脳の「分散系」と「集中系」の
バランスを常に取ることが重要だ

 時には分散系を活性化し、無意識の中の多くの記憶にアクセスし、集中系の脳を休ませることが必要となる。もちろん、これは逆も言えることで、分散系だけを過剰に活性化してしまうことの危険性も説明しておきたい。集中系と同じように分散系における代謝負荷から、その部分のニューロンやグリア細胞が死んでいき、最終的に認知症への道を進んでいってしまうことになる。
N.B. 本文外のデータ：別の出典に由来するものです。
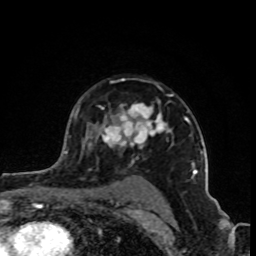
Breast MRI (dynamic contrast-enhanced), one axial slice; position 65 of 80 along the scan axis; cropped to one breast; dynamic contrast-enhanced series, time point 2 of 8 at this slice position (early post-contrast); 1.5 T; TE 4.2 ms, TR 7 ms; 2 mm slice thickness; 256 × 256 image matrix, field of view 160 × 160 mm. Female patient.
Outlined on this slice (semi-automatically segmented with operator editing):
- enhancing-tissue mask used for the functional tumour volume (all voxels passing the contrast-enhancement thresholds inside the analysis volume; usually the tumour): bounding box <75,94,202,179> (left, top, right, bottom; pixels)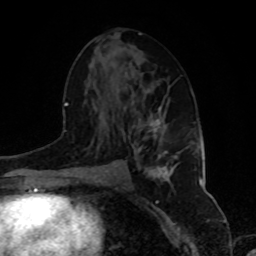
Breast MRI, one axial slice; slice 47 of 80 in the series (ordered by position); cropped to one breast; dynamic contrast-enhanced series, time point 2 of 8 at this slice position (early post-contrast); 1.5 T; TE 4.2 ms, TR 7 ms; 2 mm slice thickness; 256 × 256 image matrix. Female patient.
Structures marked on this image (semi-automatically segmented with operator editing):
- enhancing-tissue mask used for the functional tumour volume (all voxels passing the contrast-enhancement thresholds inside the analysis volume; usually the tumour): bounding box <128,106,170,174> (left, top, right, bottom; pixels)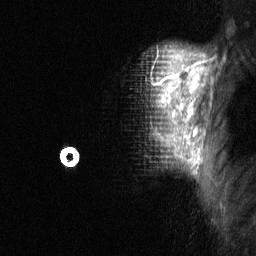
Breast MRI (dynamic contrast-enhanced), one sagittal slice; position 51 of 64 along the scan axis; dynamic contrast-enhanced study with each time point stored as its own series, time point 2 of 3 at this slice position (early post-contrast, ordered by acquisition time); 1.5 T; TE 4.8 ms, TR 27 ms; 2 mm slice thickness; 256 × 256 image matrix, field of view 180 × 180 mm. Patient: female, 36 years. From the clinical record (not read from this slice): setting: breast cancer imaged before/during neoadjuvant chemotherapy; receptor status: HR-positive, HER2-negative.
Annotated regions visible in this slice (semi-automatically segmented with operator editing):
- analysis volume of interest (the breast-tissue region the enhancement analysis was run in; not a lesion): bounding box <67,44,211,177> (left, top, right, bottom; pixels)
- tumour enhancement mask (voxels above the 90 % enhancement threshold inside the analysis volume of interest): <162,63,202,163>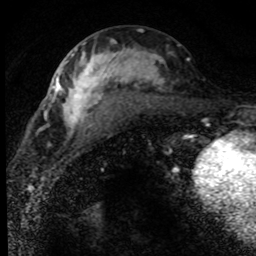
Breast MRI (dynamic contrast-enhanced), one axial slice; slice 38 of 80 in the series (ordered by position); cropped to one breast; dynamic contrast-enhanced series, time point 2 of 8 at this slice position (early post-contrast); 1.5 T; TE 4.2 ms, TR 7.1 ms; 256 × 256 image matrix, field of view 145 × 145 mm. Female patient.
Annotated regions visible in this slice (semi-automatically segmented with operator editing):
- enhancing-tissue mask used for the functional tumour volume (all voxels passing the contrast-enhancement thresholds inside the analysis volume; usually the tumour): bounding box [x1, y1, x2, y2] px = [52, 43, 190, 137]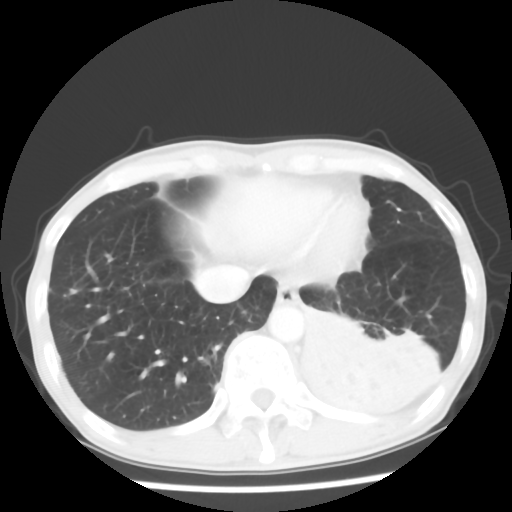
Chest CT, one axial slice. Slice 13 of 64 in the series (ordered by position). 120 kVp. Lung window (W 1500 / L -600 HU). 5 mm slice thickness. 512 × 512 image matrix, field of view 313 × 313 mm. Male patient, age 68 years. Case-level facts recorded for this patient, not image findings: clinical TNM (as recorded): T4 N0 M0.
Structures marked on this image (rectangle marked by the reading radiologist):
- lung tumour (recorded histology: squamous cell carcinoma): bounding box [x1, y1, x2, y2] px = [292, 295, 435, 431]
 そして、分散系の過活動が、うつ病とつながることも明らかとなっているのである。うつが悪化すると、「過去に縛られ、現在と未来が考えられなくなる状態」に陥る。これはつまり、同じ否定的なことをグルグルと何度でも考えてしまう「反すう思考」という状態になっているのだと言える。

 過去の記憶に囚われ、うつっぽいなと感じた場合には、分散系が過活動になっているわけであるから、何かに集中する時間を作りたい。仕事や勉強に集中できるならそれは最高だが、なかなかそうはうまくいかないことも多いだろう。現在に集中することが重要になるので、テレビゲームでもユーチューブでも、思いっきりのめり込んでしまおう。短時間であれば、それによって分散系が休息をとることができる。マインドフルネスも自分の身体の部位や呼吸などに意識を向けることで、集中系を活性化する効果がある。

 分散系は脳の巨大なネットワークなので、何かに集中することは、その大きな領域を休ませることにつながる。脳の休息法として重要なのだ。

 つまり、集中系も分散系も、偏ることが良くないのであって、両者のバランスを常に取らなければいけないということだ。特に、世間一般では何かに集中することが善で、ぼーっとしていたり、いろいろと注意の対象を移ろわせることは悪、とみなされてしまいがちなので、集中に対する認識をアップデートする必要性を強調しておきたい。